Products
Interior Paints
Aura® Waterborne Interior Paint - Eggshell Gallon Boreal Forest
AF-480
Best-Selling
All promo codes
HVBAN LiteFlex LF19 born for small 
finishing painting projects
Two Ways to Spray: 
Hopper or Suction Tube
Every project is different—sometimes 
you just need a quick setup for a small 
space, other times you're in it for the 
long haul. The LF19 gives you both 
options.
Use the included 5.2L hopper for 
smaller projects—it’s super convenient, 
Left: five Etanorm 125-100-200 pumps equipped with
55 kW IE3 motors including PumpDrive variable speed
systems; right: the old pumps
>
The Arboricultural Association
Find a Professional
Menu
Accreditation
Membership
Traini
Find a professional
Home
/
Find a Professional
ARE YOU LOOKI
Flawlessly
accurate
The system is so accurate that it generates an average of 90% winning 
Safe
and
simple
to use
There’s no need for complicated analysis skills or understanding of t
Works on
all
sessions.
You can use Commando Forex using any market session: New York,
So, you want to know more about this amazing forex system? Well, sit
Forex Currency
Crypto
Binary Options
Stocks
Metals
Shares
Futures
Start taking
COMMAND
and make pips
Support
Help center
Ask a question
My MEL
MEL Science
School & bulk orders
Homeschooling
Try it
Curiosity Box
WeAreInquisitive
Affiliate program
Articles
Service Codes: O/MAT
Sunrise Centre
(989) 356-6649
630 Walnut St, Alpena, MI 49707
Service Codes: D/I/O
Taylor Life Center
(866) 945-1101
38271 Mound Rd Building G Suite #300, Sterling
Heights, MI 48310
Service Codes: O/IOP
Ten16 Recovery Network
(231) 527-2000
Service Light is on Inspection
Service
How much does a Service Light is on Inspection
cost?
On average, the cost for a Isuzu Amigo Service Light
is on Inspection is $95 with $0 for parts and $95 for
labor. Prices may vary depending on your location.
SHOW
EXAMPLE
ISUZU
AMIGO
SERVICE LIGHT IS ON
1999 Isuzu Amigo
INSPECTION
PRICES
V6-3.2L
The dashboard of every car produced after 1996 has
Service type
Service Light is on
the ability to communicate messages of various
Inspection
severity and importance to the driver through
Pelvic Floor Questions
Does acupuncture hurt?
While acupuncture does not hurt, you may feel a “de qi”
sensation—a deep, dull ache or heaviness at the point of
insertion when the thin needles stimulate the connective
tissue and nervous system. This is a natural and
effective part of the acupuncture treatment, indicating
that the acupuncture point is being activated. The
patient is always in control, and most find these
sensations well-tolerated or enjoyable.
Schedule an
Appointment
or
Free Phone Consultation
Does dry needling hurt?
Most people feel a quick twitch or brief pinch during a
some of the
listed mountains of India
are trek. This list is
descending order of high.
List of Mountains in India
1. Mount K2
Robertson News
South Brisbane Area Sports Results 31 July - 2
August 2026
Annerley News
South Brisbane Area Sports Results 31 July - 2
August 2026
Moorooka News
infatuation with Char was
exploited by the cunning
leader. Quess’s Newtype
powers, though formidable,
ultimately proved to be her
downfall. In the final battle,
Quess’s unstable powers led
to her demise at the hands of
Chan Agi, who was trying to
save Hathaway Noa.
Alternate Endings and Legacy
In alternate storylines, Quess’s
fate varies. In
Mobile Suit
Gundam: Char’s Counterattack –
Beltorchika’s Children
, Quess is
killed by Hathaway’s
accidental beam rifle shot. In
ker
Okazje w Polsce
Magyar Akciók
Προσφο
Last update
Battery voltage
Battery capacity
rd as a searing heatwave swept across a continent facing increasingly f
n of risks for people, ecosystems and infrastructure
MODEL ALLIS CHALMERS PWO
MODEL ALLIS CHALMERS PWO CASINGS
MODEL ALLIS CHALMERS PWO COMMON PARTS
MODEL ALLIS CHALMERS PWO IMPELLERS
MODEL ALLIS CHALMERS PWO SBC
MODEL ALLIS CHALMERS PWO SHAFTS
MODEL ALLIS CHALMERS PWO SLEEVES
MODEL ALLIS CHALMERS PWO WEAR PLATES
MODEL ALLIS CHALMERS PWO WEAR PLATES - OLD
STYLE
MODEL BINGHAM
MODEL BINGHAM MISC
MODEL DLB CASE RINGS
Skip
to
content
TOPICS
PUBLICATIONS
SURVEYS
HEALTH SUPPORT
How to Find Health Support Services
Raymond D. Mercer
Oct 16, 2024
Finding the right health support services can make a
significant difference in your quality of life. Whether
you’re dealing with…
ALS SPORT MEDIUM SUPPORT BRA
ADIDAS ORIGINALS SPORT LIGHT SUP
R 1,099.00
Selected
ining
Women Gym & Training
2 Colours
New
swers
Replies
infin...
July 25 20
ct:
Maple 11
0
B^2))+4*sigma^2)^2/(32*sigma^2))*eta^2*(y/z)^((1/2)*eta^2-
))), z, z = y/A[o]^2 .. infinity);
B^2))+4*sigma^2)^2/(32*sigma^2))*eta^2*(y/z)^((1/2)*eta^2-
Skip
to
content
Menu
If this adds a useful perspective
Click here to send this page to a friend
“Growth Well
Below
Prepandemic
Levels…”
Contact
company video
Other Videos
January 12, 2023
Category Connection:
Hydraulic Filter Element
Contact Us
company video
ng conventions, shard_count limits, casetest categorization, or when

━━━━━━━━━━━━━━━━━━━━

Only one stretch of the entries above is wanted: the lines from the one containing "severity and importance to the driver through" through the one containing "Finding the right". Please reproduce it exactly.

#### OUTPUT OF THE TASK:
severity and importance to the driver through
Pelvic Floor Questions
Does acupuncture hurt?
While acupuncture does not hurt, you may feel a “de qi”
sensation—a deep, dull ache or heaviness at the point of
insertion when the thin needles stimulate the connective
tissue and nervous system. This is a natural and
effective part of the acupuncture treatment, indicating
that the acupuncture point is being activated. The
patient is always in control, and most find these
sensations well-tolerated or enjoyable.
Schedule an
Appointment
or
Free Phone Consultation
Does dry needling hurt?
Most people feel a quick twitch or brief pinch during a
some of the
listed mountains of India
are trek. This list is
descending order of high.
List of Mountains in India
1. Mount K2
Robertson News
South Brisbane Area Sports Results 31 July - 2
August 2026
Annerley News
South Brisbane Area Sports Results 31 July - 2
August 2026
Moorooka News
infatuation with Char was
exploited by the cunning
leader. Quess’s Newtype
powers, though formidable,
ultimately proved to be her
downfall. In the final battle,
Quess’s unstable powers led
to her demise at the hands of
Chan Agi, who was trying to
save Hathaway Noa.
Alternate Endings and Legacy
In alternate storylines, Quess’s
fate varies. In
Mobile Suit
Gundam: Char’s Counterattack –
Beltorchika’s Children
, Quess is
killed by Hathaway’s
accidental beam rifle shot. In
ker
Okazje w Polsce
Magyar Akciók
Προσφο
Last update
Battery voltage
Battery capacity
rd as a searing heatwave swept across a continent facing increasingly f
n of risks for people, ecosystems and infrastructure
MODEL ALLIS CHALMERS PWO
MODEL ALLIS CHALMERS PWO CASINGS
MODEL ALLIS CHALMERS PWO COMMON PARTS
MODEL ALLIS CHALMERS PWO IMPELLERS
MODEL ALLIS CHALMERS PWO SBC
MODEL ALLIS CHALMERS PWO SHAFTS
MODEL ALLIS CHALMERS PWO SLEEVES
MODEL ALLIS CHALMERS PWO WEAR PLATES
MODEL ALLIS CHALMERS PWO WEAR PLATES - OLD
STYLE
MODEL BINGHAM
MODEL BINGHAM MISC
MODEL DLB CASE RINGS
Skip
to
content
TOPICS
PUBLICATIONS
SURVEYS
HEALTH SUPPORT
How to Find Health Support Services
Raymond D. Mercer
Oct 16, 2024
Finding the right health support services can make a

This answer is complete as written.